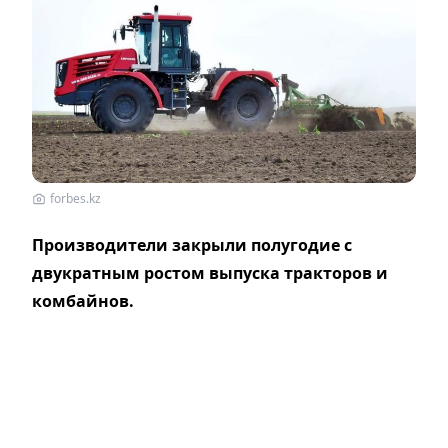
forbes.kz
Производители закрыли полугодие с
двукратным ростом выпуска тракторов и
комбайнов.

________________

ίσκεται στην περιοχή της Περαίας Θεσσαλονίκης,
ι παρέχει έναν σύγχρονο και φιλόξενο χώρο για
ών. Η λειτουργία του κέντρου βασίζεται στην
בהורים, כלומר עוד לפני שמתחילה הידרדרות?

________________

Reproduce the data verbatim, everything from the line that contains "ίσκεται στην περιοχή" down to the line that contains "בהורים, כלומר עוד לפני שמתחילה הידרדרות?", with both of those lines included.

*Output below*.
ίσκεται στην περιοχή της Περαίας Θεσσαλονίκης,
ι παρέχει έναν σύγχρονο και φιλόξενο χώρο για
ών. Η λειτουργία του κέντρου βασίζεται στην
בהורים, כלומר עוד לפני שמתחילה הידרדרות?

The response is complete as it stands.